■ **Task to carry out**: Up to and including the line that contains "t darauf angewiesen, dass", write out every line of the entries exactly, beginning with the first. Omit the pictures.

■ **Source material**:

──────────────────────────────

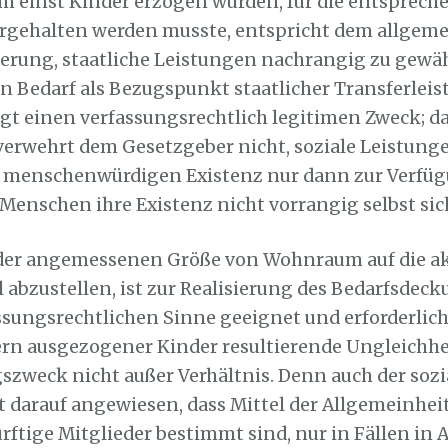
einst Kinder erzogen wurden, für die entsprech
gehalten werden musste, entspricht dem allgem
erung, staatliche Leistungen nachrangig zu gewä
 Bedarf als Bezugspunkt staatlicher Transferlei
lgt einen verfassungsrechtlich legitimen Zweck; d
erwehrt dem Gesetzgeber nicht, soziale Leistung
r menschenwürdigen Existenz nur dann zur Verfü
 Menschen ihre Existenz nicht vorrangig selbst si
 der angemessenen Größe von Wohnraum auf die ak
abzustellen, ist zur Realisierung des Bedarfsdec
ssungsrechtlichen Sinne geeignet und erforderlich
tern ausgezogener Kinder resultierende Ungleichhe
zweck nicht außer Verhältnis. Denn auch der sozi
t darauf angewiesen, dass Mittel der Allgemeinheit,
ürftige Mitglieder bestimmt sind, nur in Fällen in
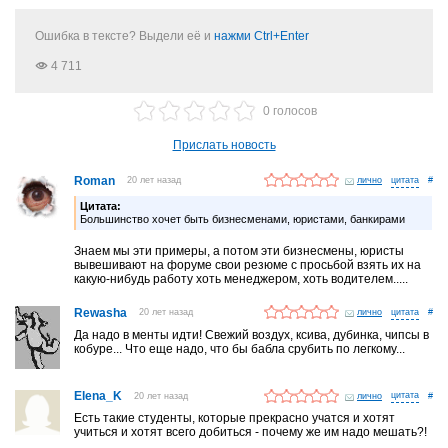
Ошибка в тексте? Выдели её и
нажми Ctrl+Enter
4 711
0 голосов
Прислать новость
Roman
20 лет назад
лично
#
Цитата:
Большинство хочет быть бизнесменами, юристами, банкирами
Знаем мы эти примеры, а потом эти бизнесмены, юристы
вывешивают на форуме свои резюме с просьбой взять их на
какую-нибудь работу хоть менеджером, хоть водителем.....
Rewasha
20 лет назад
лично
#
Да надо в менты идти! Свежий воздух, ксива, дубинка, чипсы в
кобуре... Что еще надо, что бы бабла срубить по легкому...
Elena_K
20 лет назад
лично
#
Есть такие студенты, которые прекрасно учатся и хотят
учиться и хотят всего добиться - почему же им надо мешать?!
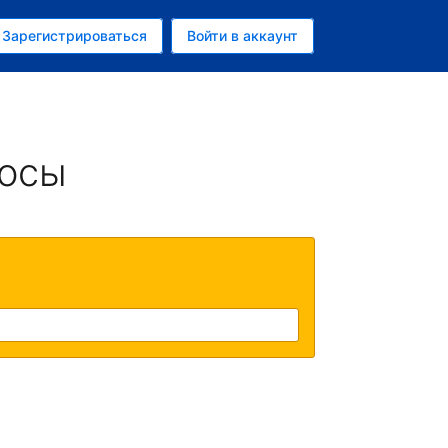
ем
Зарегистрироваться
Войти в аккаунт
росы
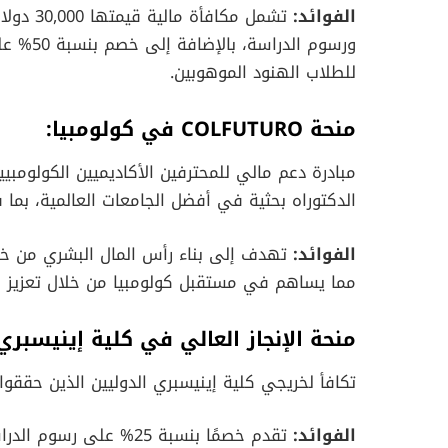
الفوائد:
تشمل مكا
ورسوم ال
للطلاب الهنود الموهوبين.
منحة COLFUTURO في كولومبيا:
مبادرة دعم مالي للمحترفين الأكاديميين الكولومب
الدكتوراه بحثية في أفضل الجامعات العالمية، بما 
الفوائد:
تهدف إلى بناء رأس المال البشري من خل
مما يساهم في مستقبل كولومبيا من خلال تعزيز الق
منحة الإنجاز العالي في كلية إينيسبري
تكافأ لخريجي كلية إينيسبري الدوليين الذين حققوا ن
الفوائد:
تقدم خصمًا بنسبة 25% على رسوم الدراسة لمدة الدورة الكاملة القياسية، مع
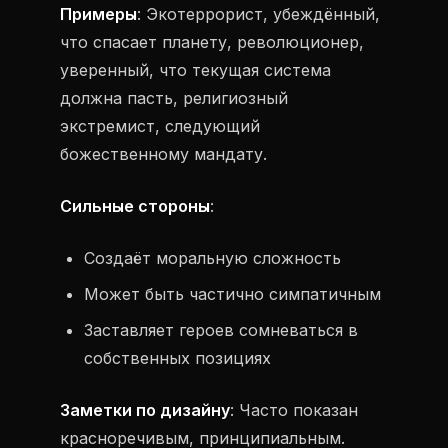
Примеры
: Экотеррорист, убеждённый,
что спасает планету, революционер,
уверенный, что текущая система
должна пасть, религиозный
экстремист, следующий
божественному мандату.
Сильные стороны
:
Создаёт моральную сложность
Может быть частично симпатичным
Заставляет героев сомневаться в
собственных позициях
Заметки по дизайну
: Часто показан
красноречивым, принципиальным.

──────────────────────────────

■ **Exercise answer**:
einst Kinder erzogen wurden, für die entsprech
gehalten werden musste, entspricht dem allgem
erung, staatliche Leistungen nachrangig zu gewä
 Bedarf als Bezugspunkt staatlicher Transferlei
lgt einen verfassungsrechtlich legitimen Zweck; d
erwehrt dem Gesetzgeber nicht, soziale Leistung
r menschenwürdigen Existenz nur dann zur Verfü
 Menschen ihre Existenz nicht vorrangig selbst si
 der angemessenen Größe von Wohnraum auf die ak
abzustellen, ist zur Realisierung des Bedarfsdec
ssungsrechtlichen Sinne geeignet und erforderlich
tern ausgezogener Kinder resultierende Ungleichhe
zweck nicht außer Verhältnis. Denn auch der sozi
t darauf angewiesen, dass Mittel der Allgemeinheit,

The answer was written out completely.